Well, I would begin with a book
opening and a narrators deep intriguing voice, however this type font and a
screen prevent me. Fiction along with all of literature is written to evoke an
emotion in the readers. Just recently I journeyed into Baltimore and saw the
play “Beauty and the Beast” a new hit musical. I was impressed with the cast
and enjoyed the performance. The play included new songs that were not in the
original Disney movie and added dancing, plus amusing antics to make for an
entertaining evening. This performance struck a different emotional chord with
me because my younger sister played Belle in her middle school musical back
when she was in 9th grade. I can recount the many hours when I could
here her matching pitches with recordings trying to adapt the perfect “Belle”
voice. She succeeded and as a result I subconsciously learned all the words. It
made this viewing of the play even more special.

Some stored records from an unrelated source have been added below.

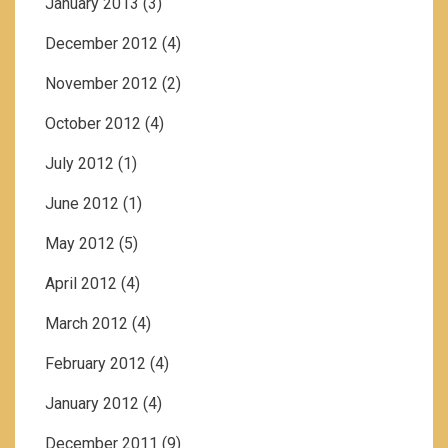
January 2013
(3)
December 2012
(4)
November 2012
(2)
October 2012
(4)
July 2012
(1)
June 2012
(1)
May 2012
(5)
April 2012
(4)
March 2012
(4)
February 2012
(4)
January 2012
(4)
December 2011
(9)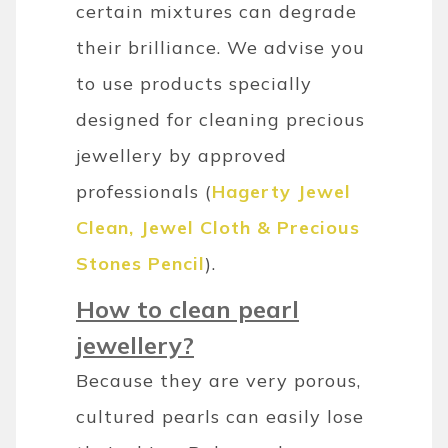
certain mixtures can degrade
their brilliance. We advise you
to use products specially
designed for cleaning precious
jewellery by approved
professionals (
Hagerty Jewel
Clean, Jewel Cloth & Precious
Stones Pencil
).
How to clean pearl
jewellery?
Because they are very porous,
cultured pearls can easily lose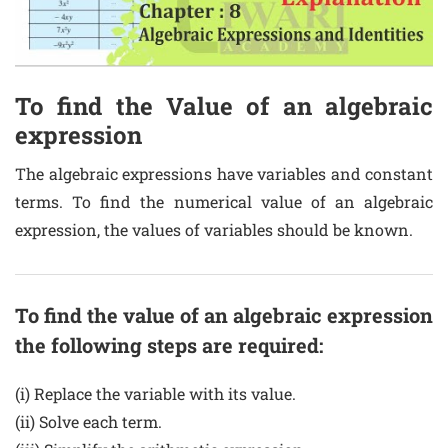
To find the Value of an algebraic
expression
The algebraic expressions have variables and constant
terms. To find the numerical value of an algebraic
expression, the values of variables should be known.
To find the value of an algebraic expression
the following steps are required:
(i) Replace the variable with its value.
(ii) Solve each term.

In the play, Belle has visions of
the fairy tales that she reads in her books. The townspeople judge her but she
continues to read and wish to be in any other place but her town. This aligns
perfectly with what William Wordsworth is conveying through his poem “I
Wandered Lonely as a Cloud”. The speaker is caught up in a daydream. He is
ignoring the pains of everyday-life and would much rather be like a cloud,
soaking in the sights of nature. It brings the speaker great joy to dream of
far off fields of daffodils; the very same is felt by Belle when she reads her
books.
One of the most important lessons
that Beauty and the Beast can teach us is to not make judgments based on
appearances. Belle learns to love the Beast and he learns to love her as
well. Unfortunately, the same
cannot be said for Aylmer and Georgiana, the main characters of the short story
“The Birthmark” by Nathaniel Hawthorne. Aylmer is married to the
closest-to-perfect woman in the world and he becomes disgusted with her one and
only flaw, a birthmark in the shape of a tiny hand on her check. Eventually
this becomes an obsession and he has to remove it by means of alchemy. In the
end the birthmark is removed but Georgiana dies in the process. That Aylmer
failed to see was the beauty of his wife’s spirit; what she had that was inside
of her. One example is when he asks her to sing. She obliges and it is
beautiful and soothing. This further drives Aylmer to create a perfect human
being out of his wife and she ends up paying the ultimate price.
As the plot thickens in Beauty and
the Beast, Belle’s father is accused of insanity because of his ravings about
the Beast. As it turns out, Belle saves her father from asylum by showing the
beast and thereby proving that he is not crazy. One of the most convincing
insights to the mind of the insane comes from the short story “The Yellow
Wallpaper” by Charlotte Perkins Gilman. The narrator in this story describes a
life of solitude as a prescription for her nervous condition. Her husband is a
physician and insists that this is the cure for his wife; however, he is the
one that brings about this horrible, slow slide from sanity. The wife is
appalled at first by the ugly wallpaper that coats her room. As the story
continues, she becomes more and more attached to and intrigued by the woman
that she sees inside the paper. At the climax of the story, the woman is
convinced that she is the woman in the paper, thus completing her one-way trip
to insanity. Not quite the story of the kooky father of Belle but at the same
time provides the casual reader with a notion of what is is truly like to be insane.